Tra i veri e propri topoi dei film horror, che si ripresentano puntualmente a prescindere dalle mode di volta avvicendatesi nel genere, ci sono tanto quello della possessione, variamente declinata, quanto quello della figura del bambino quale fonte di inquietudine e vettore del sovrannaturale. Ha provato a unire le due cose il regista Nicholas McCarthy, già impostosi all’attenzione del pubblico con due film di discreto successo – The Pact e Oltre il male, datati rispettivamente 2012 e 2014 – e ora al timone di regia di questo The Prodigy – Il figlio del male.
La trama è incentrata sulla figura del piccolo Miles, bambino straordinariamente dotato, nato con una rara peculiarità genetica (l’eterocromia, ovvero gli occhi di colore diverso). Durante la sua crescita, Miles inizia presto a manifestare problemi comportamentali, aggredendo i compagni di classe e assumendo spesso atteggiamenti oppositivi e violenti. Uno dei medici da cui John e Sarah portano il bambino fornisce la sua spiegazione: Miles è in realtà la reincarnazione di Edward Scarcka, maniaco omicida ucciso contemporaneamente alla sua nascita. Lo spirito di Scarcka, albergante in Miles, dev’essere fermato prima che assorba completamente l’anima del bambino.
Mette subito le carte in tavola, The Prodigy – Il figlio del male, togliendo nel prologo qualsiasi dubbio circa la natura della sua trama: le immagini degli ultimi momenti di vita di Scarcka, alternate a quelle del parto di Sarah, rivelano in modo inequivocabile il perimetro all’interno del quale il racconto si muoverà. Le macchie di sangue sul corpo dell’omicida, rispecchiate da quelle del bambino appena nato, ribadiscono il concetto, semmai qualche spettatore avesse ancora dei dubbi: lo spirito di Scarcka è trasmigrato nel corpo di Miles al momento della sua nascita, per completare la sua opera.
Con queste premesse, e con un intreccio di cui vengono da subito rivelate le basi, è abbastanza difficile riuscire a stupire lo spettatore, che – forte anche di una competenza accumulata in decenni di pellicole simili – indovina abbastanza facilmente gli sviluppi della trama. Il vecchio tema della possessione viene qui sovrapposto – in modo un po’ incerto, a tratti goffo -, con quello della reincarnazione, prefigurando nel corpo del protagonista la lotta tra un’anima “originale”, quella nata col bambino, e una “antica”, che vuole prenderne definitivamente possesso.
Un dualismo, quest’ultimo, poco evidente sul volto del giovane protagonista, espresso col vecchio armamentario di sguardi cupi e apparizioni improvvise, crudeltà gratuite – nella fattispecie verso il cane di famiglia –, violenze incontrollate alternate a momenti di apparente ravvedimento. La natura perturbante della figura infantile, il misto di innocenza e inquietudine che il genere aveva sfruttato così efficacemente in passato, viene qui replicato nel modo più risaputo ed esteriore, senza la costruzione di una tensione che ne sostenga gli sviluppi.

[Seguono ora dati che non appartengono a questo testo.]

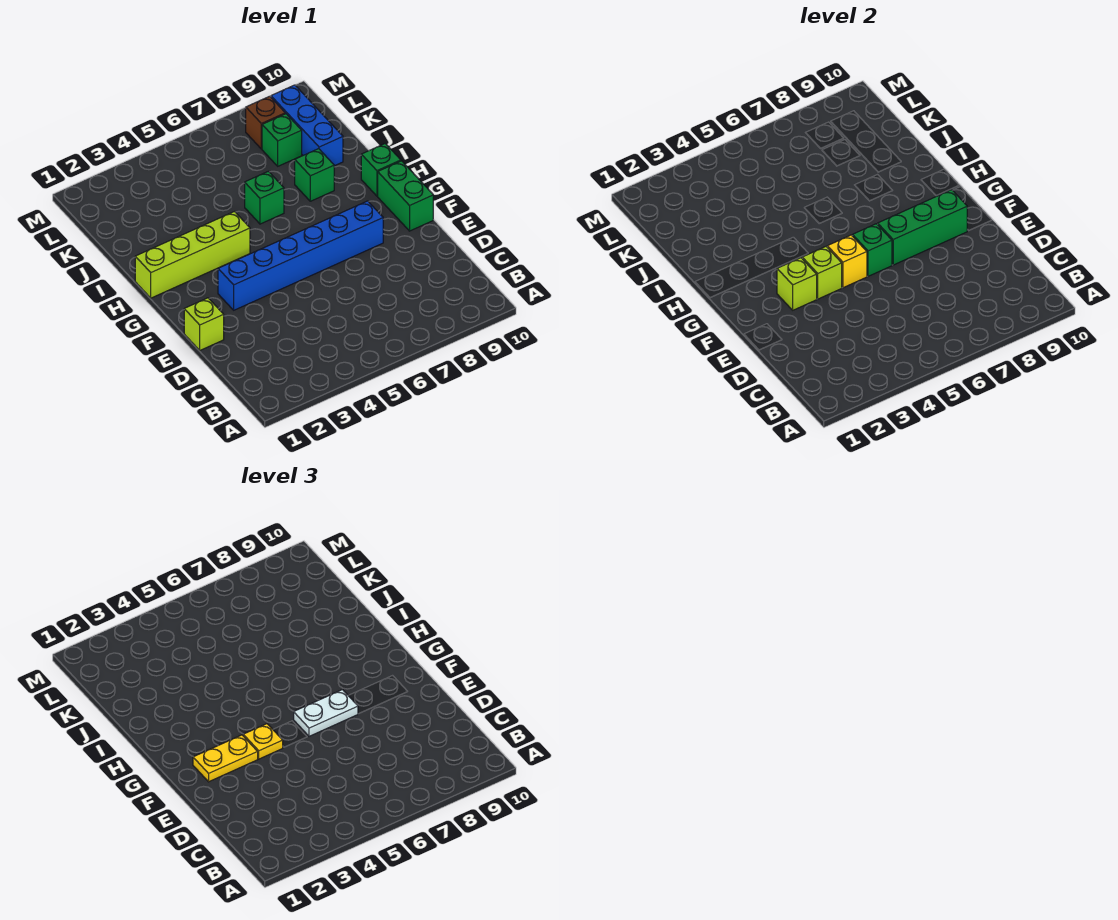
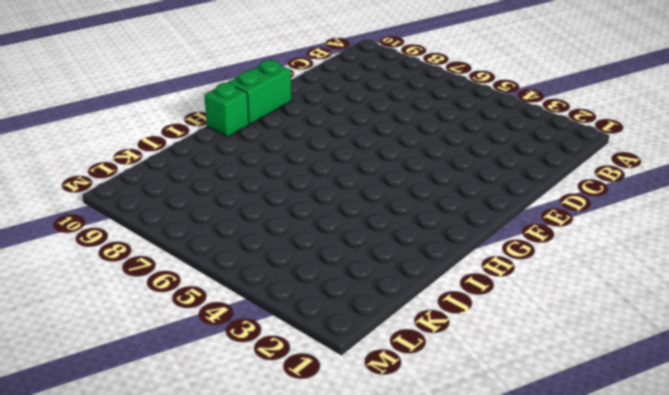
none -> lime brick E1 level 1
none -> blue brick F3:F8 level 1
none -> lime brick H1:H4 level 1

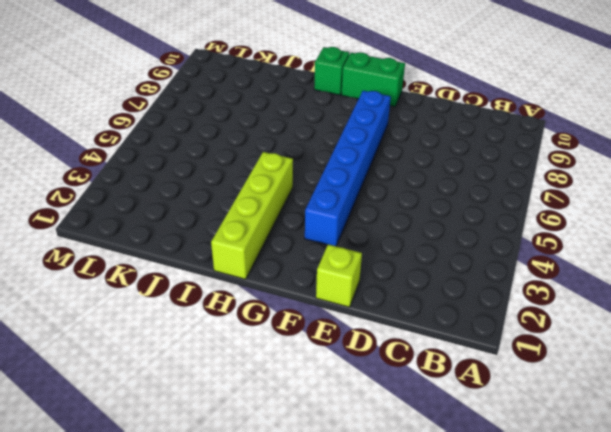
none -> green brick I6 level 1
none -> green brick I8 level 1
none -> blue brick J9:L9 level 1

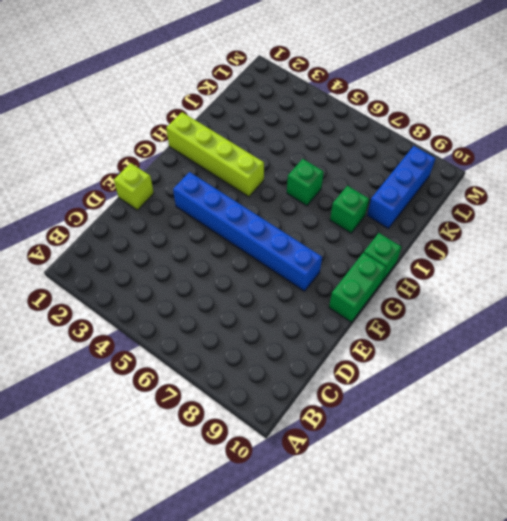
none -> green brick K8 level 1
none -> brown brick L8 level 1
none -> lime brick F3 level 2

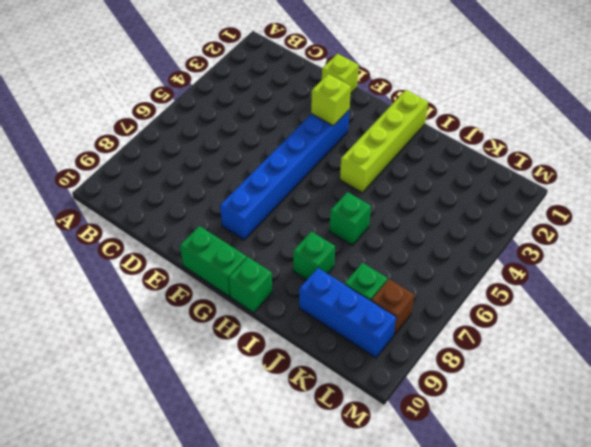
none -> lime brick F4 level 2
none -> yellow brick F5 level 2
none -> green brick F6 level 2

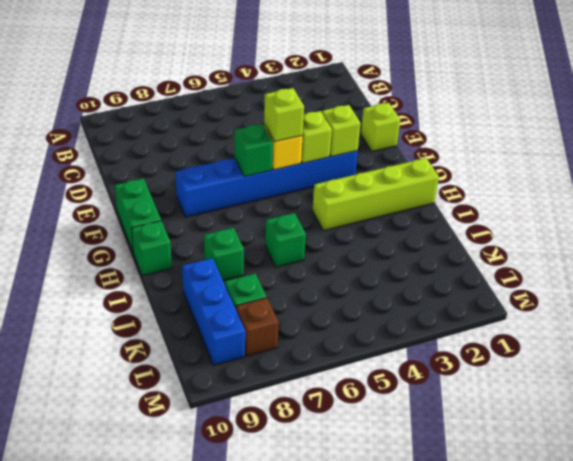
lime brick F5 level 3 -> none
none -> green brick F7:F9 level 2
none -> yellow plate F2:F3 level 3
none -> yellow plate F4 level 3

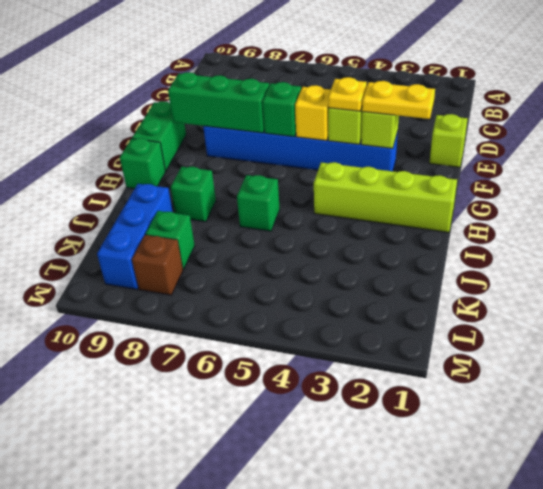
none -> white plate F6:F7 level 3

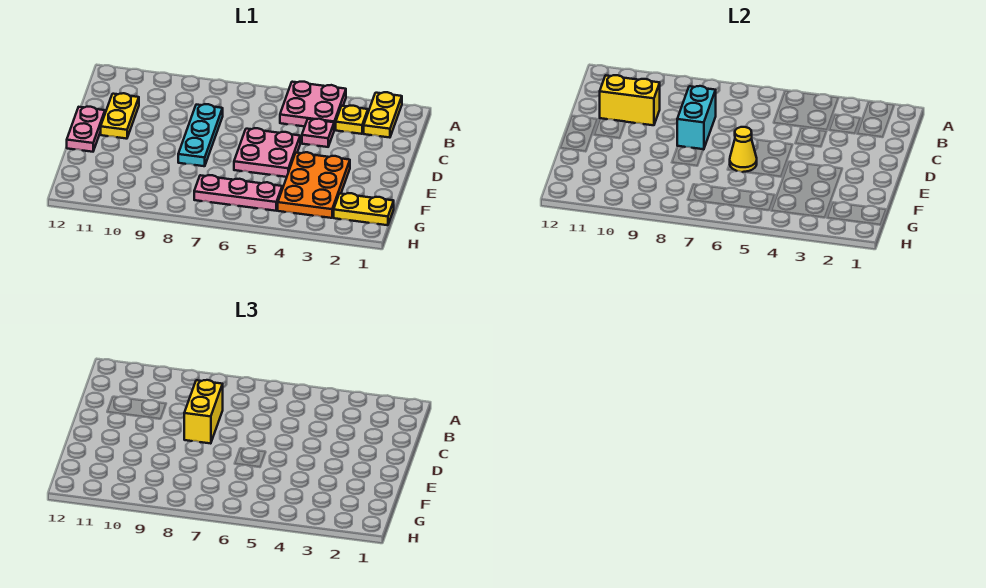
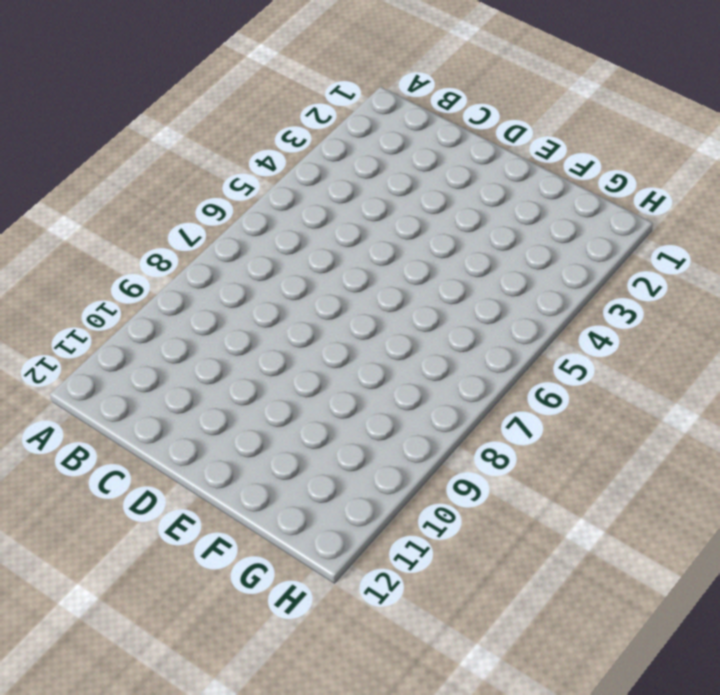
none -> yellow plate A2:B2 level 1
none -> pink plate A4:B5 level 1
none -> yellow plate B3 level 1

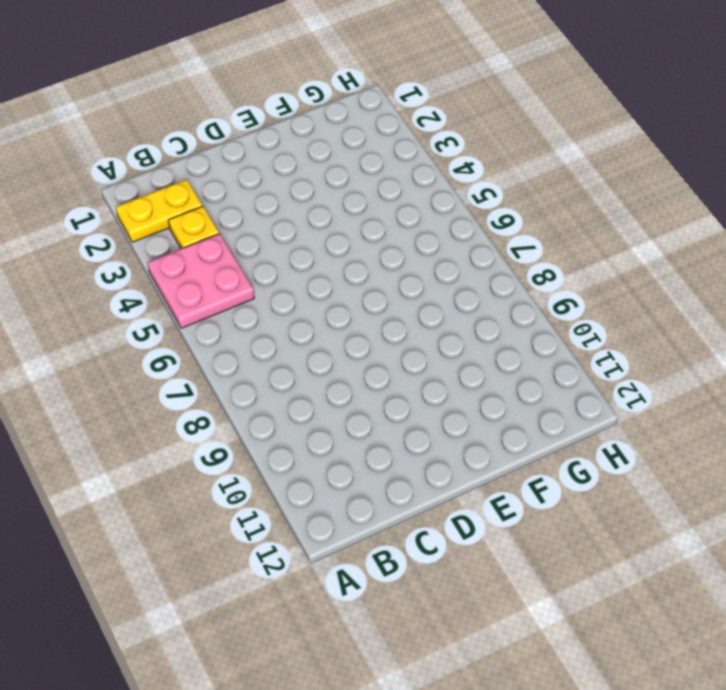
none -> pink plate C4 level 1
none -> cyan plate C8:E8 level 1
none -> yellow plate C11:D11 level 1

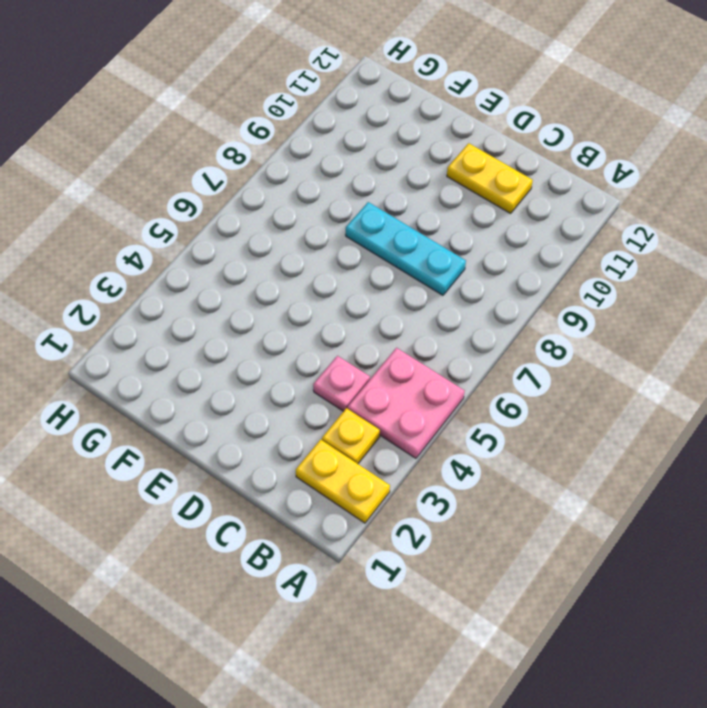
none -> pink plate D5:E6 level 1
none -> pink plate D12:E12 level 1
none -> orange plate E3:G4 level 1

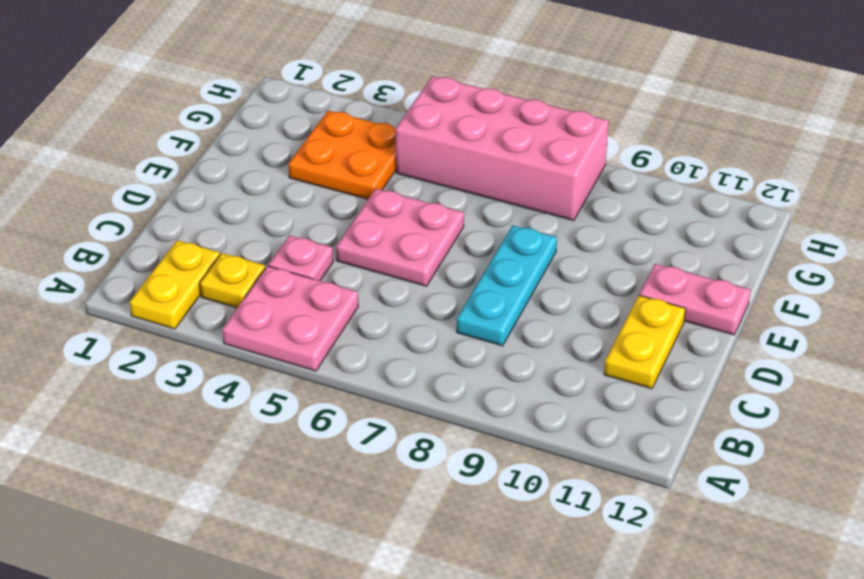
pink plate E11:E12 level 1 -> pink plate D12:E12 level 1
orange plate F3:G4 level 1 -> orange plate E3:G4 level 1
pink brick G5:H8 level 1 -> pink plate G5:G7 level 1
none -> yellow plate G1:G2 level 1
none -> cyan brick C8:D8 level 2
none -> yellow brick C10:C11 level 2

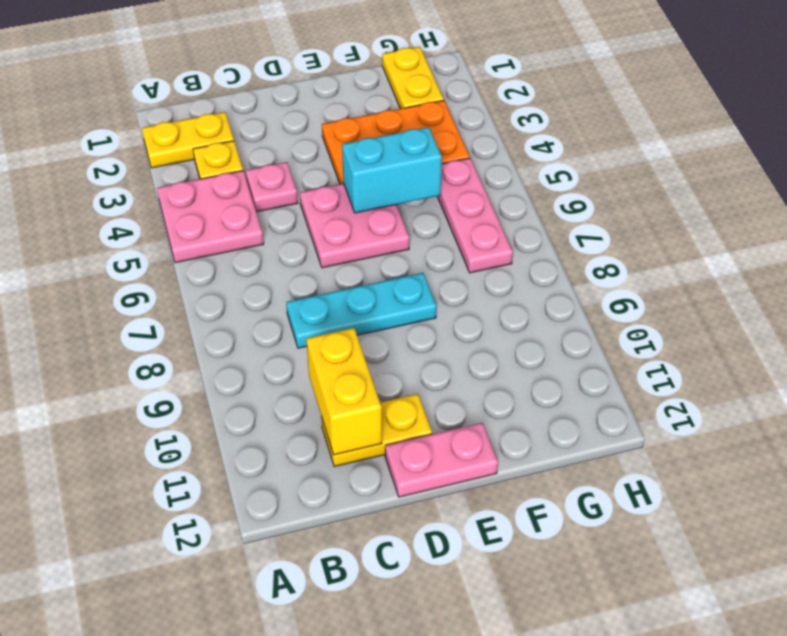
cyan brick E5:F5 level 2 -> cyan brick C8:D8 level 2
none -> yellow cone E6 level 2
none -> yellow brick C8:D8 level 3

La sceneggiatura inanella passaggi scarsamente credibili – la subitanea accettazione della teoria della reincarnazione, espressa perlopiù da un uomo di scienza – e veri e propri errori, tra cui spiccano armi lasciate in automobile alla mercè di un bambino pericoloso, per avviarsi a una conclusione tutt’altro che imprevedibile. La regia, piuttosto stanca, non va molto oltre il salto sulla sedia, con lo sfruttamento – pedissequo, derivativo – della figura del bambino assassino; mettendo tra parentesi, altresì, l’aggressione del Male nei confronti di una tranquillità familiare borghese che possiamo qui solo intuire.
Derivativo e balbettante nel suo svolgimento, incapace di suscitare quell’inquietudine – espressa nella dialettica tra innocenza e morbosità – che da sempre il filone punta ad esprimere, The Prodigy – Il figlio del male si configura come un prodotto anonimo; testimone di una fase di stasi, a livello creativo e artistico, che caratterizza un po’ tutto l’horror occidentale. L’utilizzo del tema della reincarnazione, in sé non disprezzabile, all’interno di una tessitura orrorifica, necessitava certo di un’altra mano, e di una diversa capacità di scrittura, per risultare davvero funzionale.